Вот на этой улице я и жил. Спальня моя, однако, выходила не на Калле делле Рассе, а на параллельный ей переулок, который тоже вел к упомянутой мною маленькой площади. Должно быть, из желания смягчить доносившийся из переулка грубый шум, некая добрая женщина оклеила стены обоями с рисунком из нежных розовых бутонов, перевязанных голубой лентой, и комната стала похожей на спальню девочки-школьницы. Вдобавок и ситцевая веселенькая салфетка на туалетном столике. Такую комнату вы могли бы увидеть у друзей, живущих в загородном коттедже. «Мы решили поселить вас в комнате Джейн, она сейчас в интернате!» Странно было из окон такой комнаты посмотреть в окно и увидеть глаза Шейлока, рембрандтовского персонажа в черной шапочке. Он жил в доме на противоположной стороне. Мы могли бы пожать друг другу руки, если бы высунулись из окон: настолько узким был переулок. Старику, похоже, кислород не требовался. Окно было плотно закрыто. Не понадобилось бы, наверное, и окно открывать, если бы не любимая канарейка. Птица жила в красивой клетке из тонкого бамбука, и он выставлял ее на утреннее солнышко. Этими-то недолгими солнечными минутами птица и ограничивалась. В узком каньоне светило не задерживалось. Иногда птичье щебетанье вызывало Шейлока из тени, он подходил к клетке и что-то с улыбкой шептал птице. Рембрандту, должно быть, нравился этот момент. Затем солнце поднималось над головой, а маленький переулок нырял в темноту до следующего утра.

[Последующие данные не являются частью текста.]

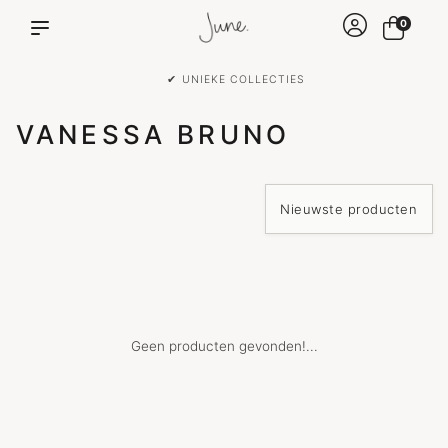
0
✔ UNIEKE COLLECTIES
VANESSA BRUNO
Geen producten gevonden!...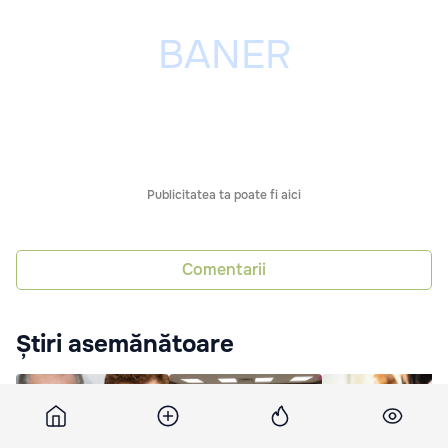
Publicitatea ta poate fi aici
Comentarii
Știri asemănătoare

Каждое утро меня будили сварливые голоса и обрывки песен. Я смотрел вниз и видел соломенные шляпы гондольеров. Каждый день они в одно и то же время шли с веслами, закинутыми через плечо, и спускались к набережной Рива дели Скьявоне. Комната, несмотря на книги, карты и табачный дым, по-прежнему смотрела на меня чистым девичьим взором. Странно, когда подумаешь, что буквально за углом отсюда находятся Дворец Дожей и собор Святого Марка.
2
Во время туристского сезона самой заметной персоной на пьяцце является церковный сторож собора Сан-Марко. На нем треугольная шляпа с поднятыми полями, туфли с пряжками. Он стоит у западного входа в собор с посохом с бронзовым набалдашником. Задачей его является — не пропускать в базилику легкомысленно одетых женщин. В самый жаркий день сторож при галстуке, застегнут на все пуговицы, на боку сабля. Своим видом он являет упрек небрежным манерам современного мира. На земле он исполняет функцию, близкую ангелу с пылающим мечом. Едва заметным жестом он иногда отказывает в допуске в храм мужчине с волосатыми ногами, но главная его добыча — Ева. Понаблюдав за ним, я заметил, что полученный им опыт дал ему редкое качество — проникновение в женский характер. Он с первого взгляда знает, какая перед ним женщина; стоит лишь поднять палец, как она зальется краской и немедленно уйдет. Узнает он и другой, воинственный тип: такая особа негодующе пожмет голыми плечами и силой проложит себе дорогу в здание.